Frode, esercizio abusivo dell’attività finanziaria. E scatta il blitz. Sono coinvolti due parlamentari pidiellini dell’Ars. In carcere è finito il deputato Roberto Corona, mentre ai domiciliari è il collega Fabio Mancuso.

I finanzieri del Nucleo Speciale di Polizia Valutaria con la collaborazione dei militari del Nucleo di Polizia Tributaria di Catania – coordinati dai magistrati del Gruppo Reati contro l’Economia della Procura della Repubblica di Roma – hanno eseguito sei misure cautelari e diverse perquisizioni a Roma, Messina e Catania, emesse dal Giudice per le indagini preliminari, Maddalena Cipriani, “nei confronti di appartenenti ad un sodalizio criminale, prevalentemente dedito all’esercizio abusivo dell’attività finanziaria”. Le indagini sono scattate dopo alcuni controlli su società finanziaria romana che si occupa del rilascio di fidejussioni.

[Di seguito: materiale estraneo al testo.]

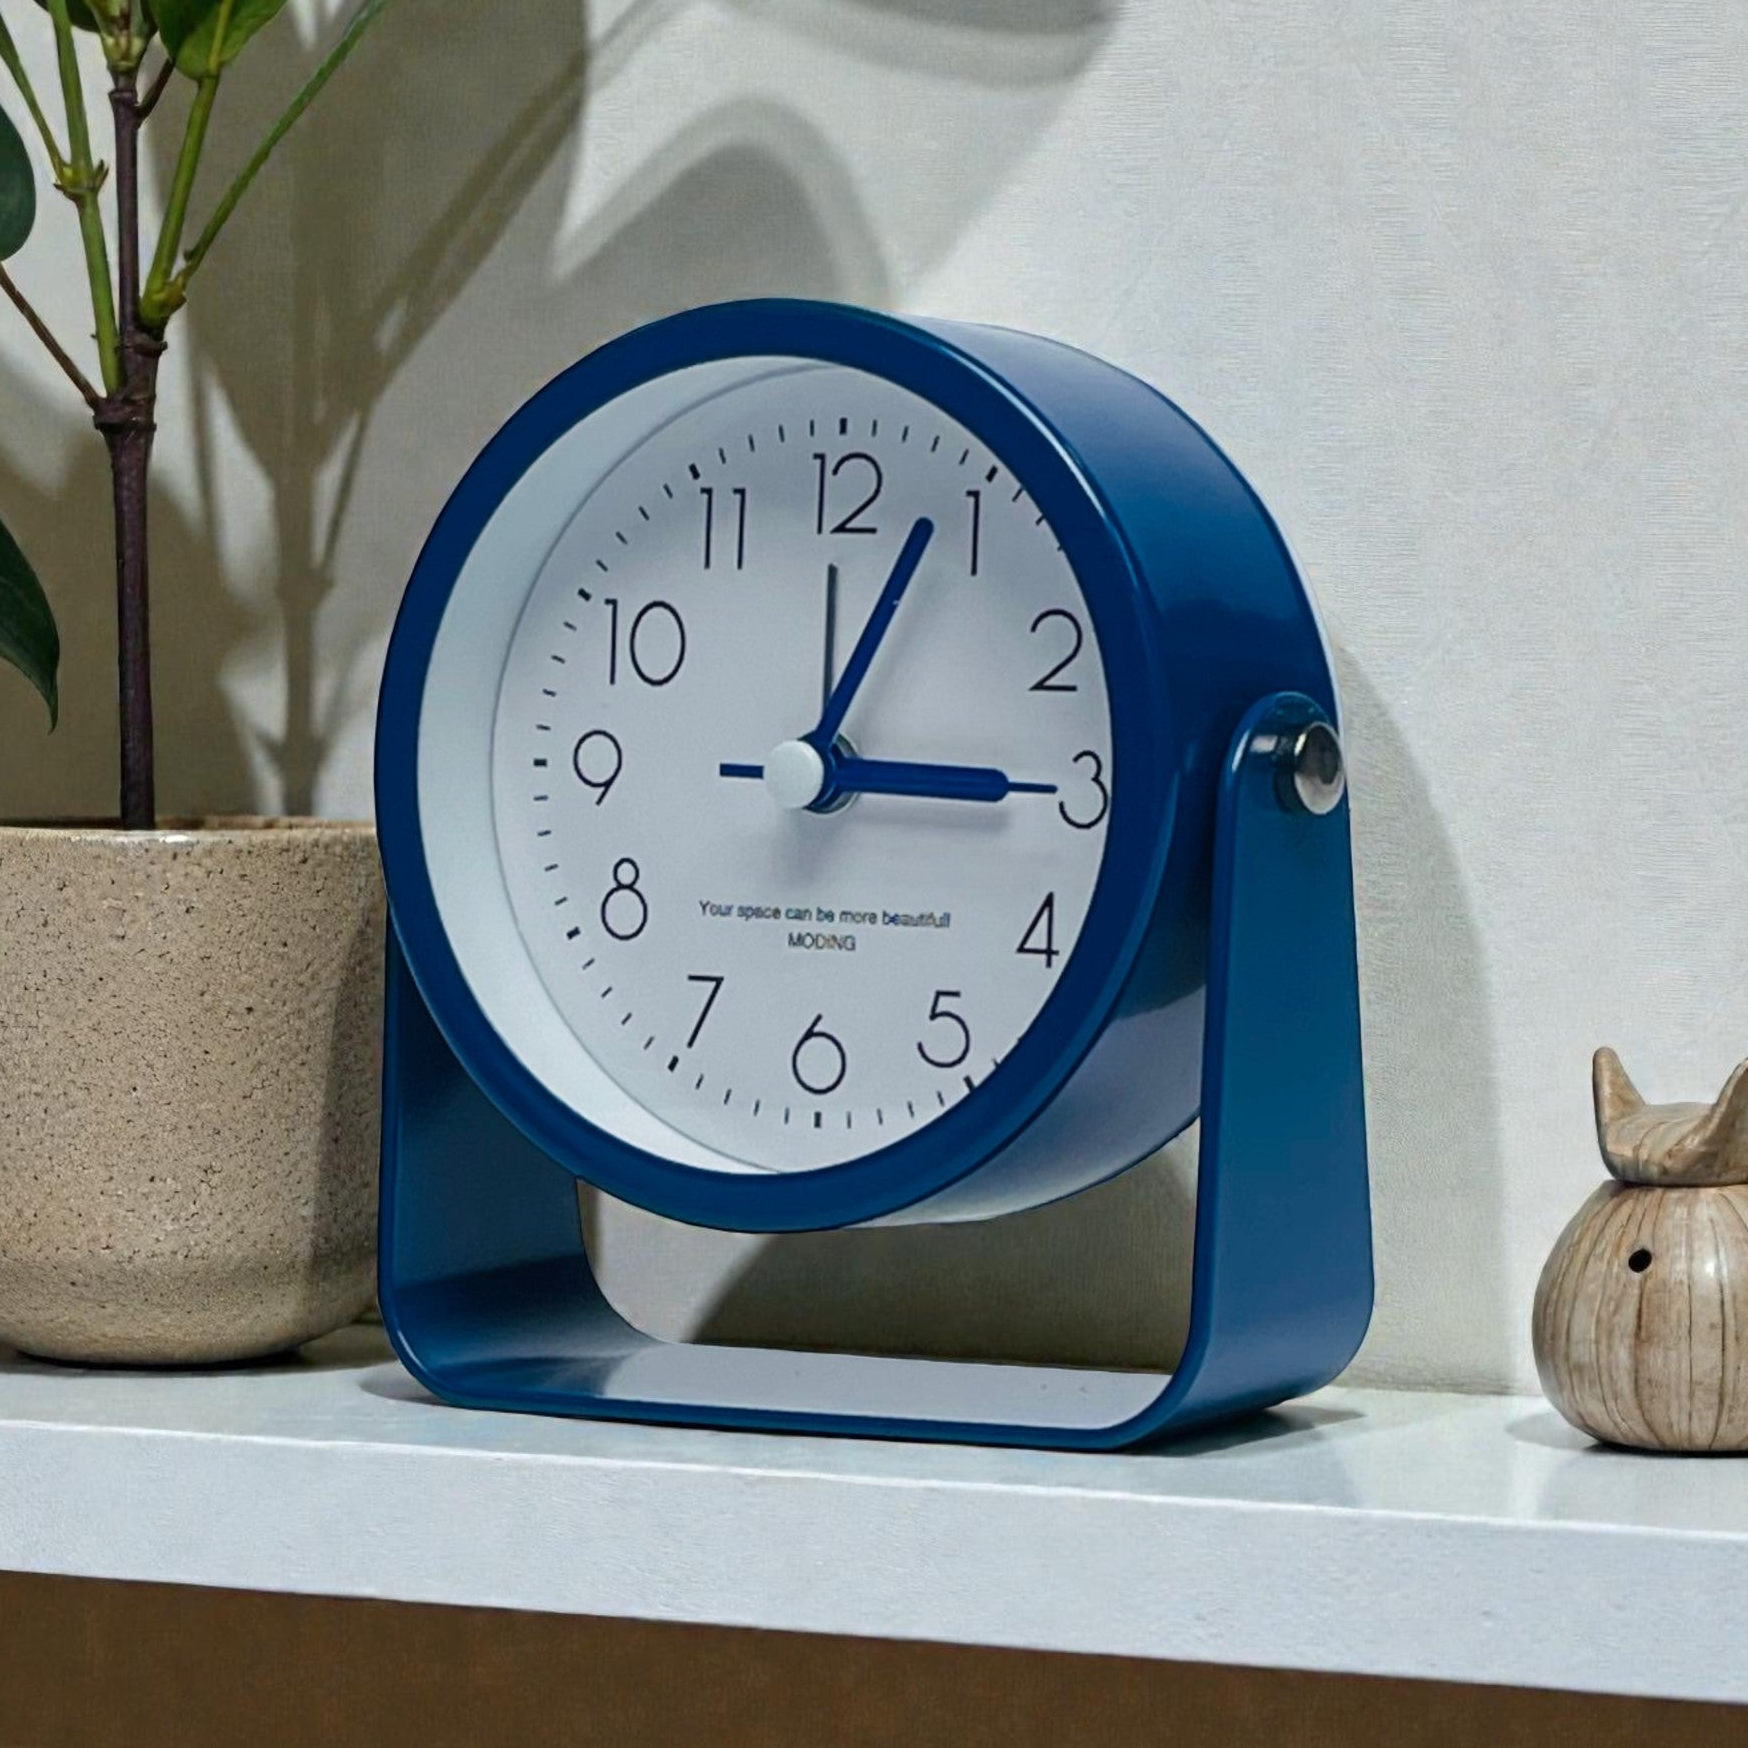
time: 3:03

Nel corso dell’attività di indagine è emerso secondo gli inquirenti che il rappresentante legale della società- un noto imprenditore – attraverso l’abusiva emissione di polizze fideiussorie, avrebbe raccolto ingenti somme, successivamente destinate ad investimenti economici ed immobiliari, compiendo atti di distrazione fraudolenta a danno della stessa società, andata fallita. Le ulteriori investigazioni hanno permesso di accertare come lo stresso imprenditore avesse poi replicato il medesimo schema criminoso, attraverso l’apertura di una filiale romana di un confidi siciliano, con cui aveva stabilito una collaborazione d’affari.

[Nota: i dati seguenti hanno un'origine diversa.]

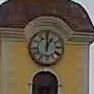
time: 1:00
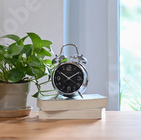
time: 1:51
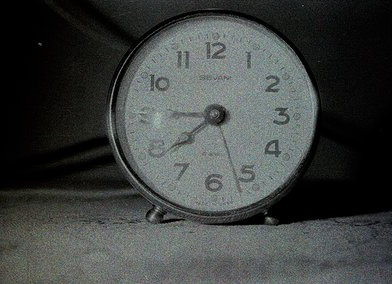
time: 7:45
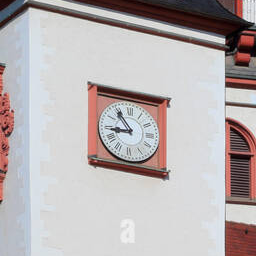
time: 8:54
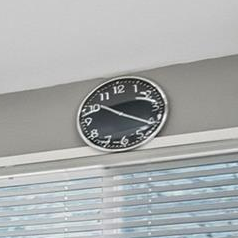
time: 10:20
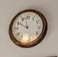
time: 9:57
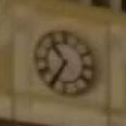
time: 10:35
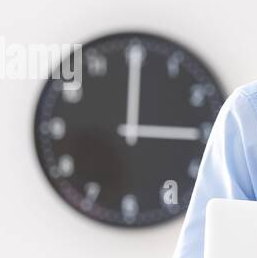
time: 3:00
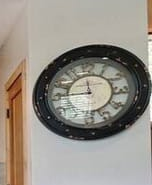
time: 11:46
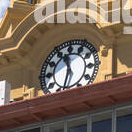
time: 11:32
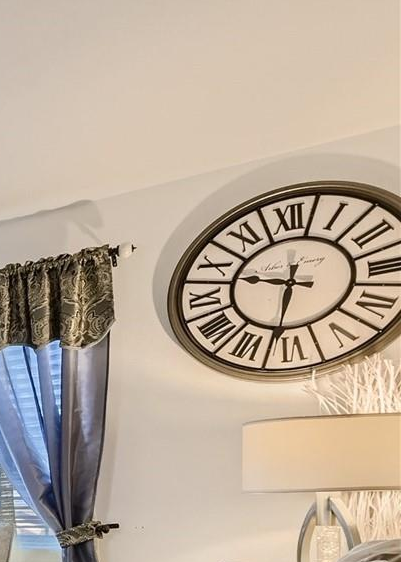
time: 9:32
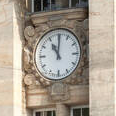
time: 11:00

Tale collaborazione – secondo gli investigatori – avrebbe visto tra gli altri il coinvolgimento dei due deputati dell’Assemblea Regionale Siciliana, nonché di un altro imprenditore romano che avrebbe messo a disposizione degli indagati una serie di società in Italia e all’estero, intestate anche a prestanome, utilizzate per l’investimento dei proventi illeciti in operazioni immobiliari di rilevante importo. Tutte le compravendite di immobili, spesso effettuate in modo fraudolento nei confronti del venditore, sarebbero state effettuate con il contributo di un notaio romano.

“In esito agli accertamenti svolti, è stata quantificata l’emissione abusiva – nel periodo dal marzo 2008 a settembre 2010 – di oltre 4.100 polizze fideiussorie, per un capitale garantito pari a circa 500 milioni di euro e l’incasso di premi per oltre 14 milioni di euro”.